### Work instructions
What you submit must be an exact copy of the listing below, with no images in it.

### Dataset extract
________________

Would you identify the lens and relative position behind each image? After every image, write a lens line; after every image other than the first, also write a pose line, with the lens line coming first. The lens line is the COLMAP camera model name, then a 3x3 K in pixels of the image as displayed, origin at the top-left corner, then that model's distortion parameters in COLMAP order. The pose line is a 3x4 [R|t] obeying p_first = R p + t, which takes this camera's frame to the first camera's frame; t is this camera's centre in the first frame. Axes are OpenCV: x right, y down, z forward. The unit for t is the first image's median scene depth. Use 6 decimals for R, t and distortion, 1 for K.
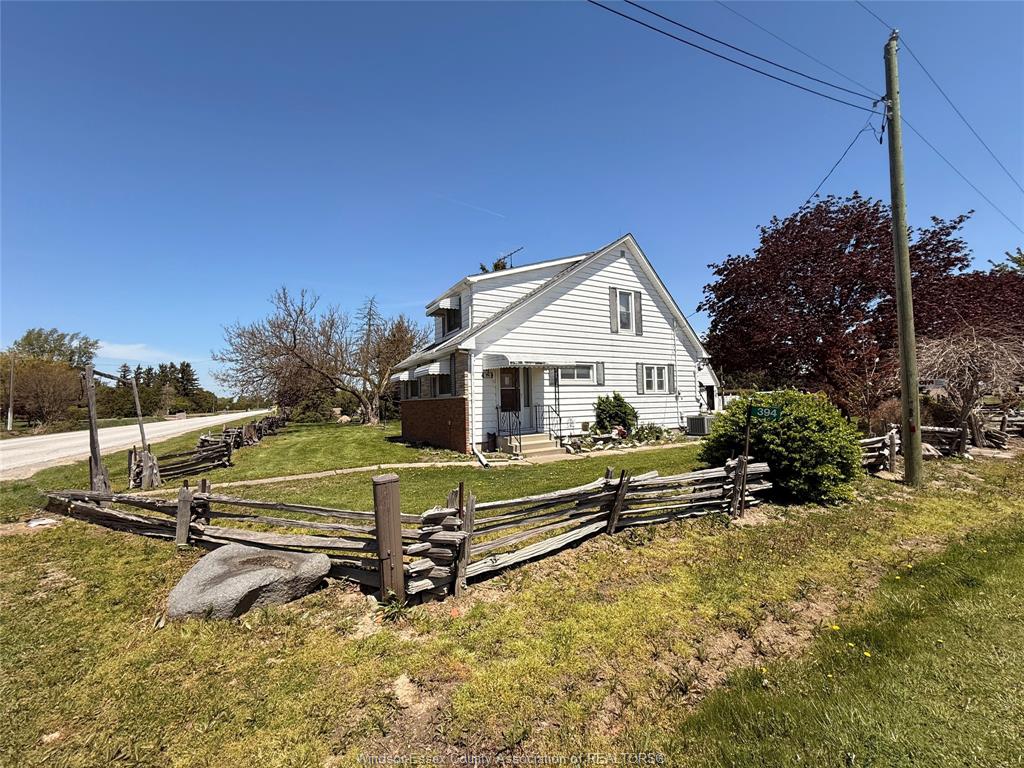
lens RADIAL K [[410.1, 0, 511.9], [0, 410.1, 385.9], [0, 0, 1]] dist [-0.001135, 0.000090]
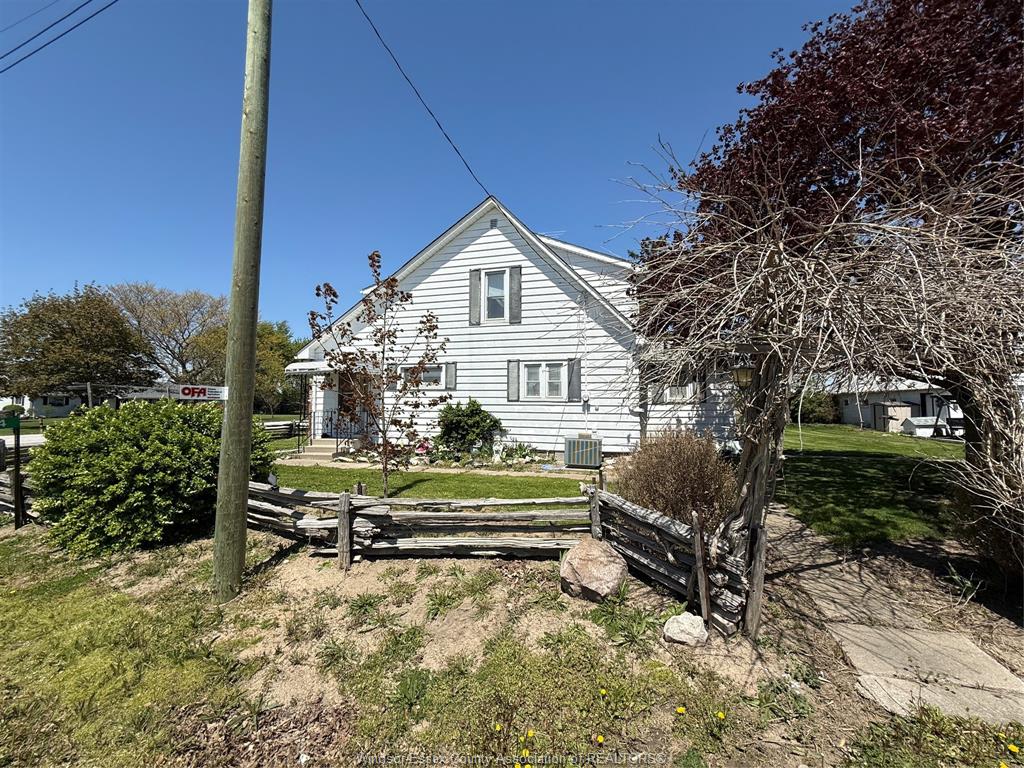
lens RADIAL K [[410.1, 0, 511.9], [0, 410.1, 386.1], [0, 0, 1]] dist [-0.001135, 0.000090]
pose [[0.701460, -0.010865, -0.712626, 0.852175], [0.007079, 0.999941, -0.008277, -0.001389], [0.712674, 0.000762, 0.701495, 0.467910]]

________________

### Answer to this problem
Would you identify the lens and relative position behind each image? After every image, write a lens line; after every image other than the first, also write a pose line, with the lens line coming first. The lens line is the COLMAP camera model name, then a 3x3 K in pixels of the image as displayed, origin at the top-left corner, then that model's distortion parameters in COLMAP order. The pose line is a 3x4 [R|t] obeying p_first = R p + t, which takes this camera's frame to the first camera's frame; t is this camera's centre in the first frame. Axes are OpenCV: x right, y down, z forward. The unit for t is the first image's median scene depth. Use 6 decimals for R, t and distortion, 1 for K.
lens RADIAL K [[410.1, 0, 511.9], [0, 410.1, 385.9], [0, 0, 1]] dist [-0.001135, 0.000090]
lens RADIAL K [[410.1, 0, 511.9], [0, 410.1, 386.1], [0, 0, 1]] dist [-0.001135, 0.000090]
pose [[0.701460, -0.010865, -0.712626, 0.852175], [0.007079, 0.999941, -0.008277, -0.001389], [0.712674, 0.000762, 0.701495, 0.467910]]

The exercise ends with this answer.